# TEXT PASSAGE
Generally, where administrative remedies are available to prisoners, an inmate must exhaust [**3] the proper administrative channels before presenting his grievance for judicial review. E.g., Pyles v. Carlson, 698 F.2d 1131, 1132 (11th Cir. 1983). This exhaustion of administrative remedies requirement "serves the twin purposes of protecting administrative agency authority and promoting judicial efficiency." McCarthy v. Madigan, 503 U.S. , 112 S. Ct. 1081, 117 L. Ed. 2d 291 (1992).

In McCarthy, the Supreme Court recently addressed the exhaustion requirement in the context of a Bivens action in which the prisoner sought money damages only. The Court held that exhaustion of the Bureau's internal grievance procedure was not required where a prisoner seeks solely monetary relief. The question remains, after McCarthy, whether an exhaustion of remedies requirement is appropriate [*303] in a case such as the present one where the prisoner seeks both monetary and injunctive relief.

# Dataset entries
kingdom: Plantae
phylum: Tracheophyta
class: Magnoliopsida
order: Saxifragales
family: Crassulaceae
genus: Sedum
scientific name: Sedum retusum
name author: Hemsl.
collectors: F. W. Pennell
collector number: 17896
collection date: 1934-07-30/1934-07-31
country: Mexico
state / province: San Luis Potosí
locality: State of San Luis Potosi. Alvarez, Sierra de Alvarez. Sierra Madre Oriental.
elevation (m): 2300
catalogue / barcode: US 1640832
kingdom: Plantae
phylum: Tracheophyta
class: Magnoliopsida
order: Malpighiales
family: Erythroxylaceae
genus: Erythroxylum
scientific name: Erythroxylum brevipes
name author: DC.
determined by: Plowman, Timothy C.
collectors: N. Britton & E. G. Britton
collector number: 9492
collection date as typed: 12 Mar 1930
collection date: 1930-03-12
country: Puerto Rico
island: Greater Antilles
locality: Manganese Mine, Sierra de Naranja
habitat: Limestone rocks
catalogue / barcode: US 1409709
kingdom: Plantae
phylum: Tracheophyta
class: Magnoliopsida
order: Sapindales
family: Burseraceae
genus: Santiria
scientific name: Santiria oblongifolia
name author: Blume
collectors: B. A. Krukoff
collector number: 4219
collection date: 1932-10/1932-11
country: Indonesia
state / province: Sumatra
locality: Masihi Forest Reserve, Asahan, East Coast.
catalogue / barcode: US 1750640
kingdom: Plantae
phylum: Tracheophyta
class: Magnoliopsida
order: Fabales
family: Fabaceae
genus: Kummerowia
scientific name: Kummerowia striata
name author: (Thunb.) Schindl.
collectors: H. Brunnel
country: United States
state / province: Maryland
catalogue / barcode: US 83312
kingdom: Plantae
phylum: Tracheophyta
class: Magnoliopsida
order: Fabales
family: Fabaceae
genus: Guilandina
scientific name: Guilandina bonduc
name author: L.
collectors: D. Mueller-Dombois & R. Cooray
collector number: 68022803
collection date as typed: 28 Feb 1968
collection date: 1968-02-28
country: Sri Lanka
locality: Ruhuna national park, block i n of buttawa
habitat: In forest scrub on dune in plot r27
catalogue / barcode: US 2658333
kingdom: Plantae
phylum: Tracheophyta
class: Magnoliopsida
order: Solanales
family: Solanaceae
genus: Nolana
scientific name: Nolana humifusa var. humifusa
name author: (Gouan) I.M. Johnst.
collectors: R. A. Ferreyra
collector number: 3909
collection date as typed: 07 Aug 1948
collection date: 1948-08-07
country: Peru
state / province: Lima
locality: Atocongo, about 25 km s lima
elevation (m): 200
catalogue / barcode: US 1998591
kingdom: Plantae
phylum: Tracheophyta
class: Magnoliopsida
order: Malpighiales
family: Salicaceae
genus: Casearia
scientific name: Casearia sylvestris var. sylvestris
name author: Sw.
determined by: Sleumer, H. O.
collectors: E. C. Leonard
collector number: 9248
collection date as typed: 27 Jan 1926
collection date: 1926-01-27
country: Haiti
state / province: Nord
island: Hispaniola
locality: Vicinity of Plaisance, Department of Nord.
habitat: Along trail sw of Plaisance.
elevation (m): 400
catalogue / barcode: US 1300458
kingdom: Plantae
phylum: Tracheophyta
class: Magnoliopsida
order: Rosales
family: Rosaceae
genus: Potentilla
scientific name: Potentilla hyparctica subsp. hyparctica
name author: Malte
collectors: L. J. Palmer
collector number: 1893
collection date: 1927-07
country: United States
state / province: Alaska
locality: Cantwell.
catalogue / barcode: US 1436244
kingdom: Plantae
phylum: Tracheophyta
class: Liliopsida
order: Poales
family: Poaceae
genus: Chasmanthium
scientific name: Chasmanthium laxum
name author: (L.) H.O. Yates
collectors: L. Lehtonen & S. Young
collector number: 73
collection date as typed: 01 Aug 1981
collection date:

# YOUR TASKS
#1 How would you render this sentence from the passage on the exhaustion requirement in Spanish: "The Court held that exhaustion of the Bureau's internal grievance procedure was not required where a prisoner seeks solely monetary relief."
#2 Can you quote the passage on the exhaustion requirement, starting with "Generally, where administrative" and going on through "2d 291 (1992)."?
The entries have nothing to do with what follows.

# RESULTS FOR THE EXERCISE
#1 El Tribunal sostuvo que no se exigía agotar el procedimiento interno de quejas de la Oficina cuando un preso solicita únicamente una reparación monetaria.

#2
Generally, where administrative remedies are available to prisoners, an inmate must exhaust [**3] the proper administrative channels before presenting his grievance for judicial review. E.g., Pyles v. Carlson, 698 F.2d 1131, 1132 (11th Cir. 1983). This exhaustion of administrative remedies requirement "serves the twin purposes of protecting administrative agency authority and promoting judicial efficiency." McCarthy v. Madigan, 503 U.S. , 112 S. Ct. 1081, 117 L. Ed. 2d 291 (1992).